_Set tasks_
(A) Which three performance-based metrics does the uncertainty intercomparison section below use to compare observational and model uncertainties?
(B) From the uncertainty intercomparison section below, reproduce the stretch from "Spatial pattern similarity" through "standard deviation, respectively.".

_Passage_
-----
## 4.2.1 Uncertainty Intercomparison

We used three performance-based metrics, spatial mean, pattern similarity, and interannual variability, to compare observational and model uncertainties both globally and regionally25 (21 regions). These metrics were calculated for each model \(m\), variable \(q\), season \(k\), and region \(r\) against each observation \(c\). For each model with a total of N grid points, we defined \({o}_{n}\) and \({y}_{n}\) as monthly observational and climate model data at grid point \(n\) in region \(r\). Furthermore, in the following, an overbar indicates the temporal mean across all time steps for a season \(k\) in the study period, while two overbars reflect the temporal mean across all time steps in a year that falls into season \(k,\) and spatial means.

Spatial mean performance (\({P}_{S}\)) was evaluated by averaging the climatological bias (\(e\)) between a model simulation and an observation over all grid points as follows:

$${e}_{n,m,c,r}^{q,k}=\left({\underset{\_}{y}}_{n,m,r}^{q,k}-{\underset{\_}{o}}_{n,c,r}^{q,k}\right)$$

1

$${P}_{S}^{q,k,m,c,r}={\sum }_{n=1}^{N}{e}_{n,m,c,r}^{q,k}$$

2a

Spatial pattern similarity performance (\({P}_{R}\)) was assessed using pattern correlation, which, for clarity, was expressed by dropping the indices \(q,k,m,c,r\) as follows:

$${P}_{R}=\frac{cov\left({\underset{\_}{y}}_{n},{\underset{\_}{o}}_{n}\right)}{\sigma \left({\underset{\_}{y}}_{n}\right)\sigma \left({\underset{\_}{o}}_{n}\right)},n=1\dots .N$$

2b

where, \(cov\) and \(\sigma\) denote spatial covariance and standard deviation, respectively.
-----
_Entries provided_
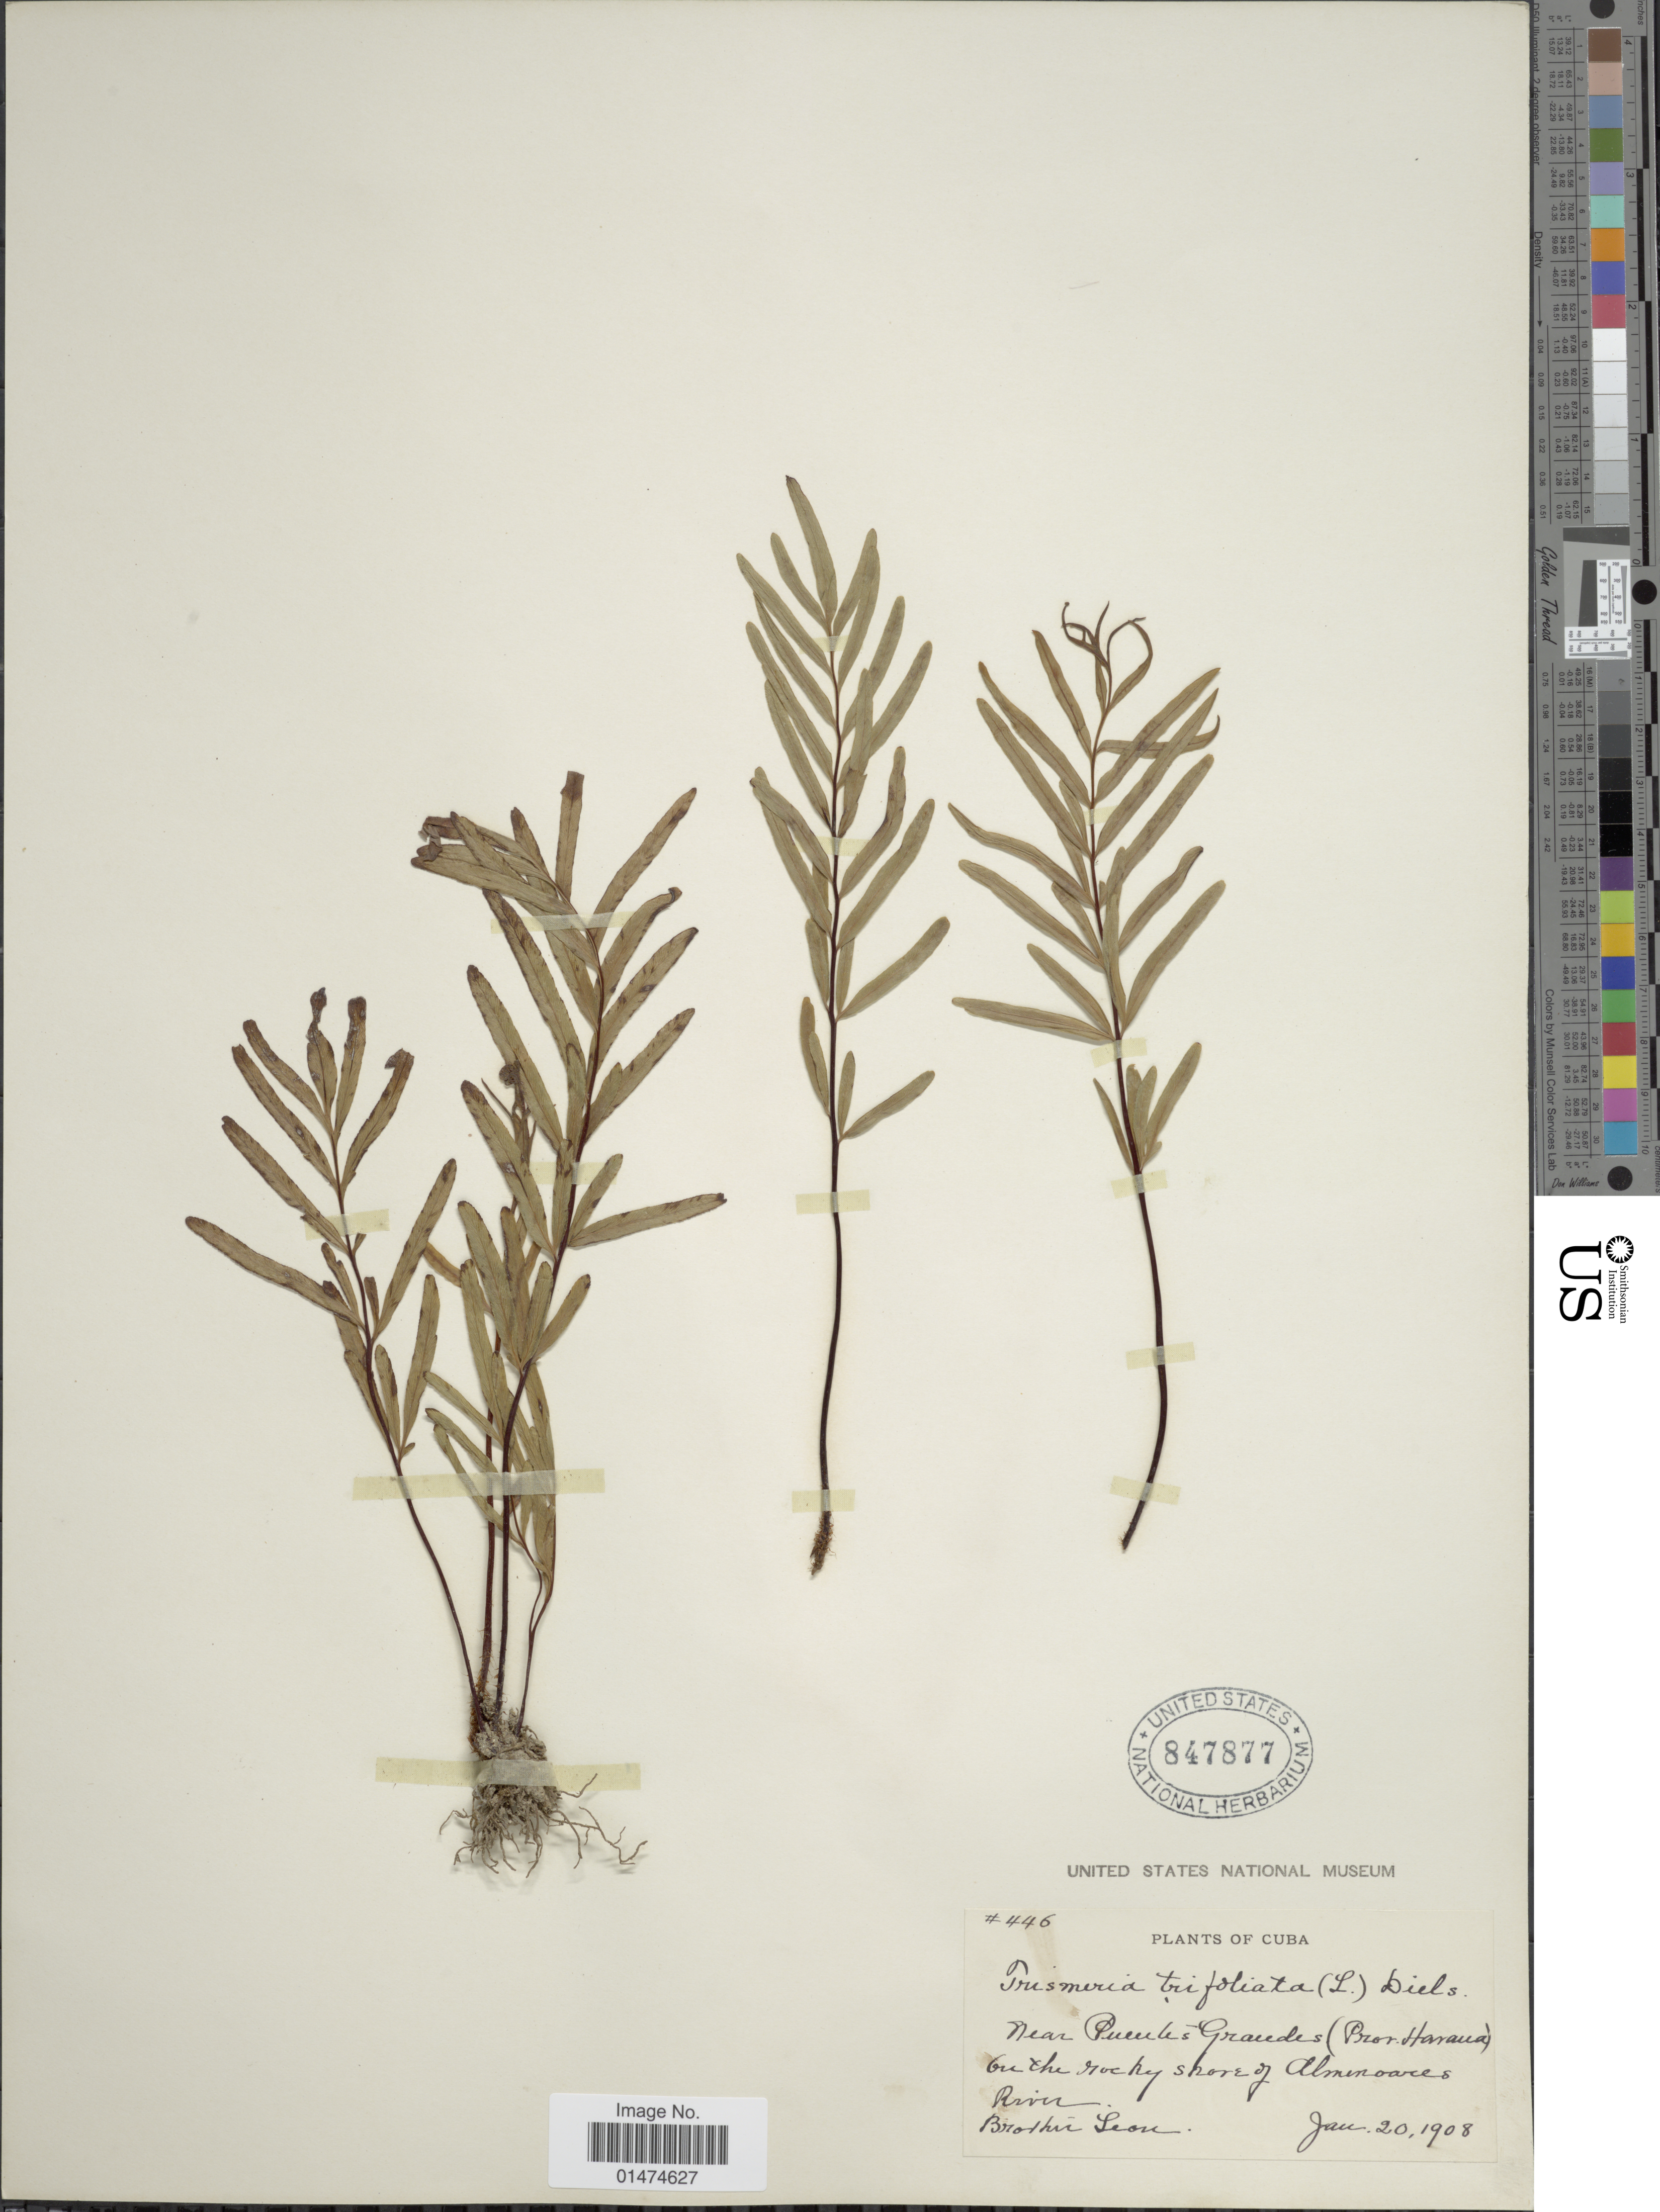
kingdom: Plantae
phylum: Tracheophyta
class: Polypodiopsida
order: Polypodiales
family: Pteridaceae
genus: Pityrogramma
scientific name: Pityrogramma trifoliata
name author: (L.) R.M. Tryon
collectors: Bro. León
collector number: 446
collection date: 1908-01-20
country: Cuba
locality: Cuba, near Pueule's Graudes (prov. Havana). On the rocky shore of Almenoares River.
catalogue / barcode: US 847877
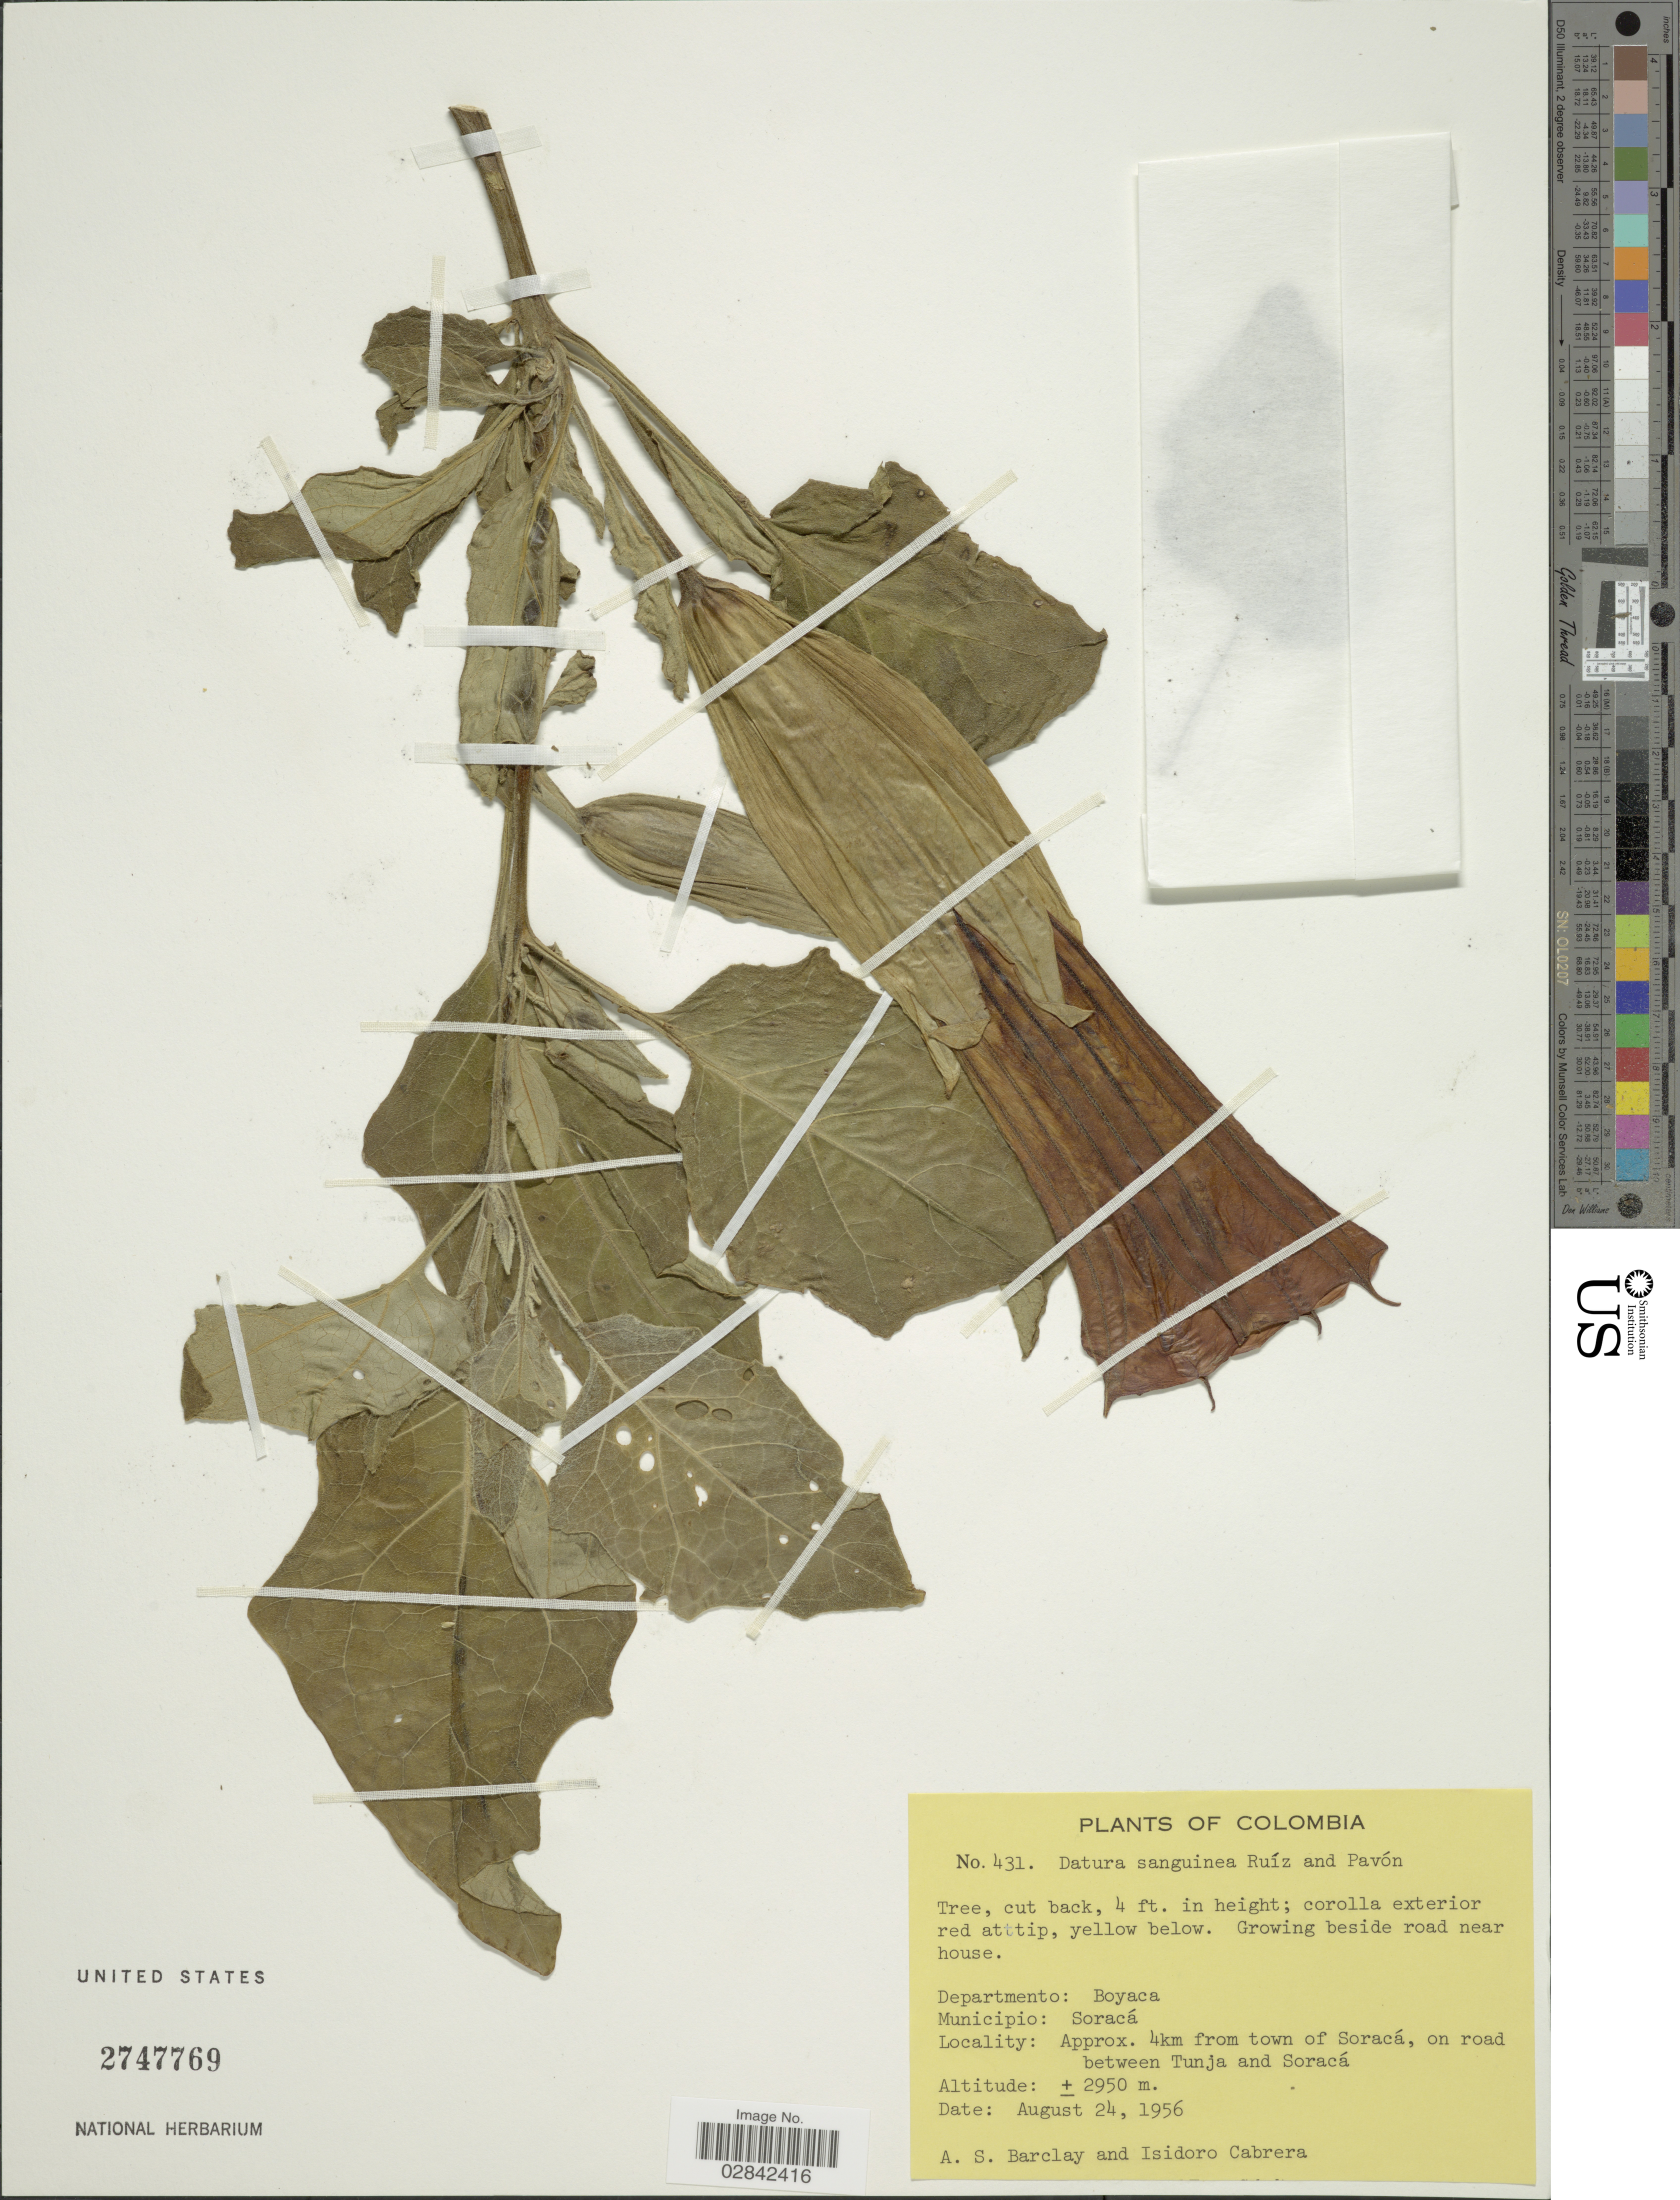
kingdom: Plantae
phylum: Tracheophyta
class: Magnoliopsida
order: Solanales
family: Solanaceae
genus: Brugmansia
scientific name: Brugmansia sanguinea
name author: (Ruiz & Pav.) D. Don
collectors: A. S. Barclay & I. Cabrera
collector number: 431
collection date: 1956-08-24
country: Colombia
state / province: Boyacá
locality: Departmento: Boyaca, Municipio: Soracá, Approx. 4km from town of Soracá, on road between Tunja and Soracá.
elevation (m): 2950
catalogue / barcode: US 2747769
-----
_Results_
(A) Spatial mean, pattern similarity, and interannual variability.

(B)
Spatial pattern similarity performance (\({P}_{R}\)) was assessed using pattern correlation, which, for clarity, was expressed by dropping the indices \(q,k,m,c,r\) as follows:

$${P}_{R}=\frac{cov\left({\underset{\_}{y}}_{n},{\underset{\_}{o}}_{n}\right)}{\sigma \left({\underset{\_}{y}}_{n}\right)\sigma \left({\underset{\_}{o}}_{n}\right)},n=1\dots .N$$

2b

where, \(cov\) and \(\sigma\) denote spatial covariance and standard deviation, respectively.